This study creates machine learning models to predict the seriousness of car crashes using 2019 and 2020 crash reports from the publicly accessable database maintained by the Chicago Police Department. A car crash is considered serious if the crash results in an injury or the car is towed due to the crash. Models use categorical features that describe conditions at the time of the crash and crash causes to predict the required target. The current focus is to classify whether a crash results in an injury.
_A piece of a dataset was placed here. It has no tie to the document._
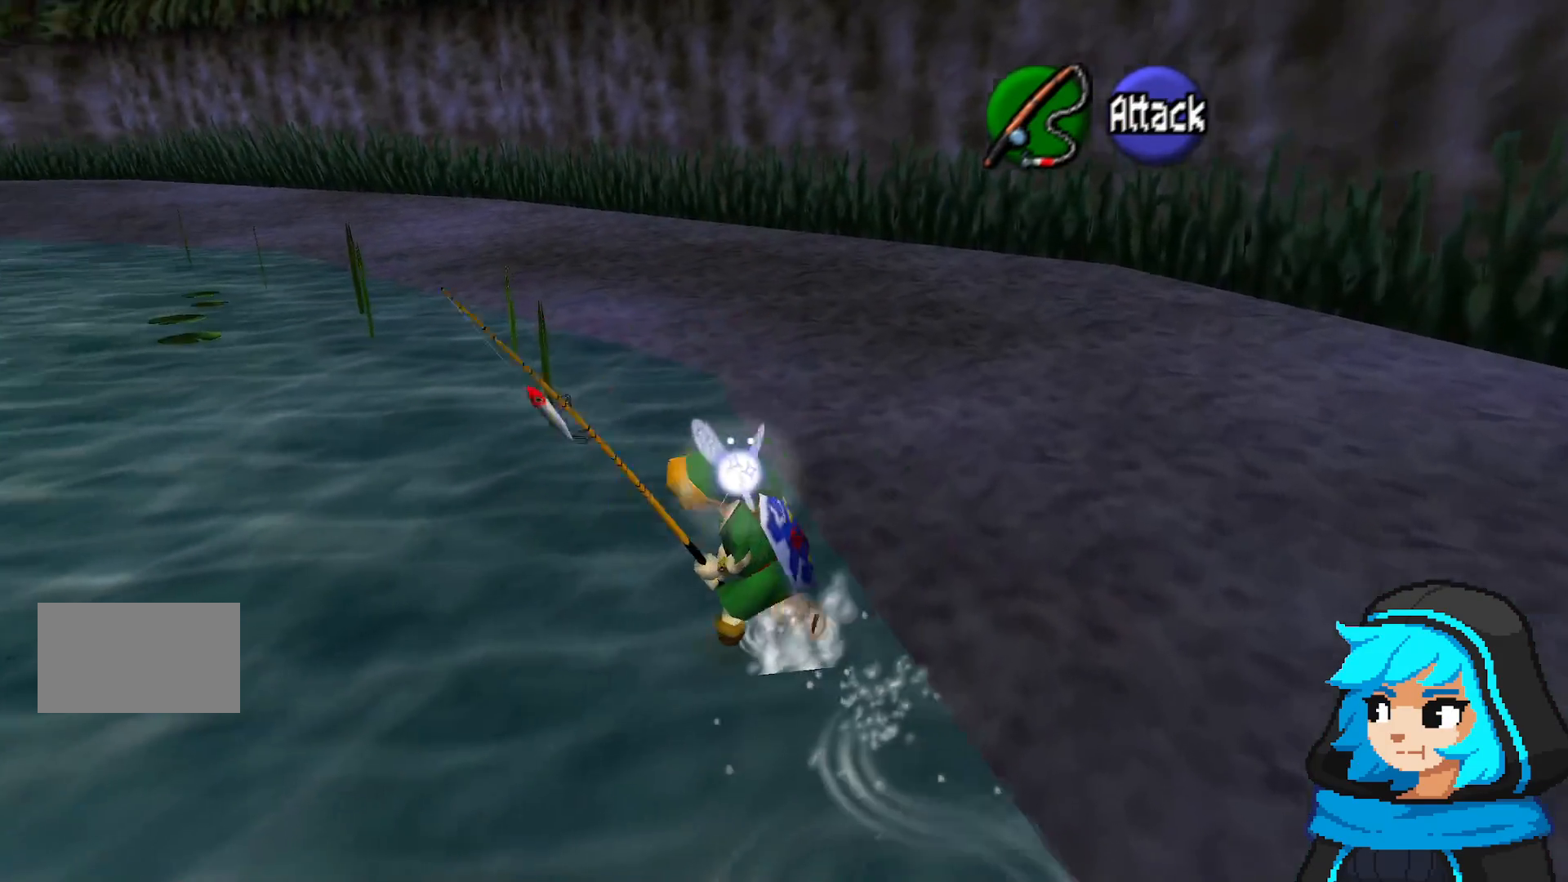
{"buttons": [], "left_stick": "center", "events": [[150, "left_stick", "center"]]}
All machine learning models are trained, validated, and tested on randomly split 2019 crash reports. The best model (along with all others) are then tested using the full set of 2020 crash reports.
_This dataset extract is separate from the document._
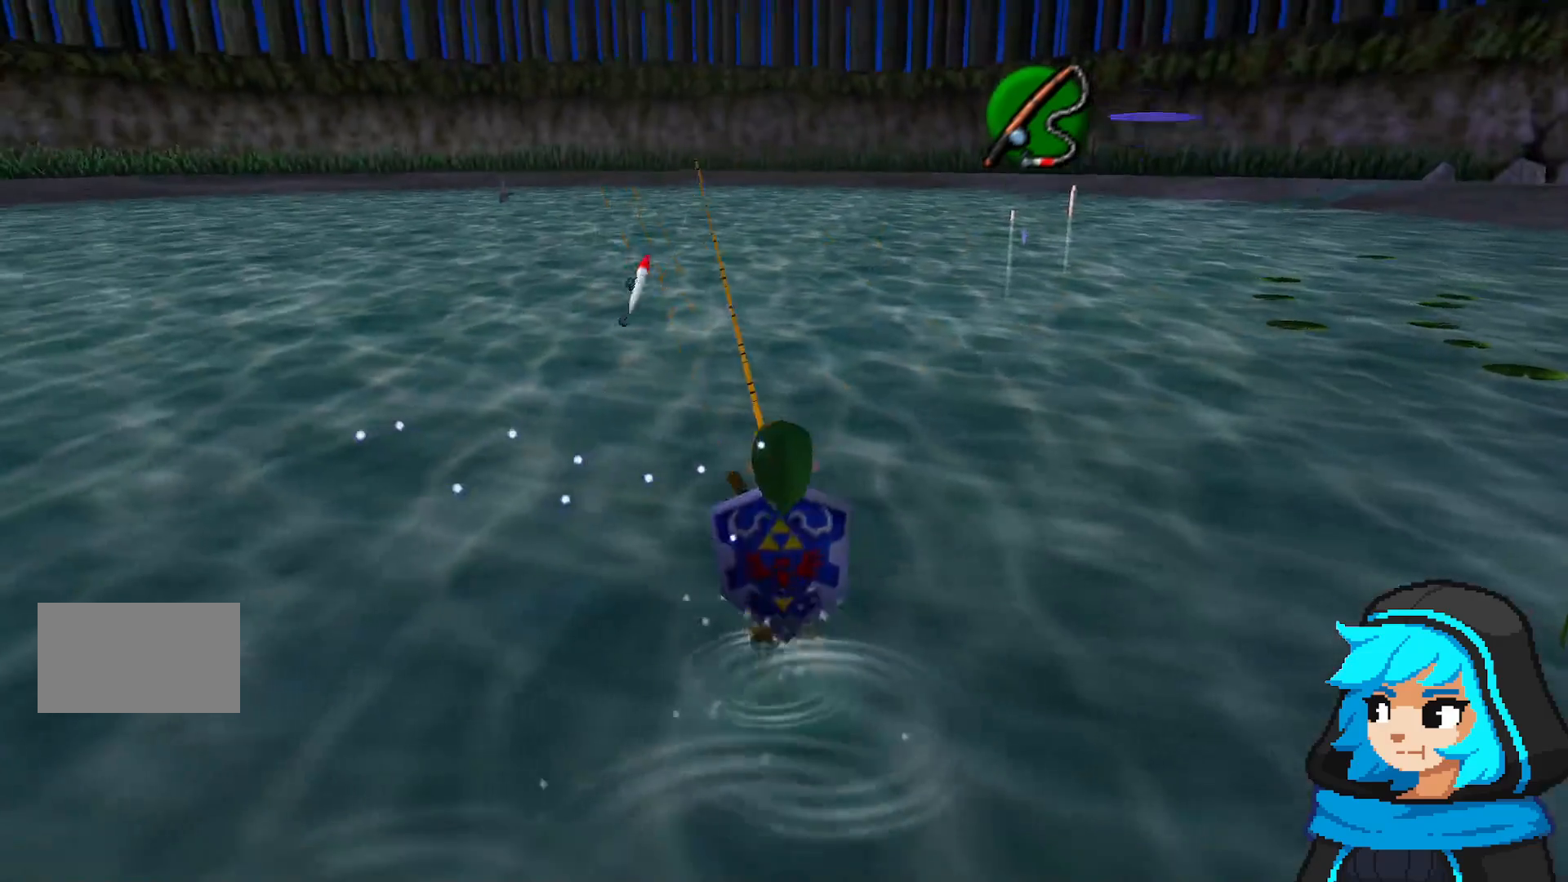
{"buttons": [], "left_stick": "right", "events": [[300, "left_stick", "right"], [350, "left_stick", "up-right"], [500, "left_stick", "right"]]}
The notebooks' sequence starts with the direct raw download of data from the Chicago data portal in notebook 01_cleaning, subsequent notebooks read from the output file created in the cleaning notebook crash_df.parquet and might apply further steps after that.
We work with a snapshot downloaded on 2021-02-28, but the whole process is expected to be re-executable without any issues as in later stages we filter down the working data to include the years of 2018, 2019, and 2020, which are all in the past, so we do not expect them to change.
Also, we write out the data into Parquet format to read and write the massive amount of data faster.
We kept the online download code commented to prevent slowing down the process once we have the local copies downloaded.
The data used for the study is maintained by the City of Chicago at the Chicago Data Portal: https://data.cityofchicago.org/ .
We apply modeling on counts of traffic crashes per location based on a large set of features:
(https://data.cityofchicago.org/Transportation/Traffic-Crashes-Crashes/85ca-t3if ).
The dataset is updated daily with new crash reports provided by the Chicago Police Department (CPD) electronic crash reporting system (E-Crash). Data is limited to crashes for which the Chicago Police Department is the responding police agency. Thus, reports are not provided for crashes on the interstate highways that go through Chicago. While data starts in 2015 for some police districts, citywide crash data begins in September 2017. We decided to limit data analysis to 2018-2020 reports as these reports are complete and cover both pre-covid and covid traffic crashes.
Modeling is done on 2019 data and tested on 2020 data.
Total records downloaded (2018~2020):
- 328,790 records
Total records used (2019-2020):
- 116,723 + 91,332 = 208,055 records
Target Features (2019 ratio):
- has_injuries (0.14)
Features:
Data columns (total 26 columns):
# Column Non-Null Count Dtype
--- ------ -------------- -----
0 crash_date 478484 non-null datetime64[ns]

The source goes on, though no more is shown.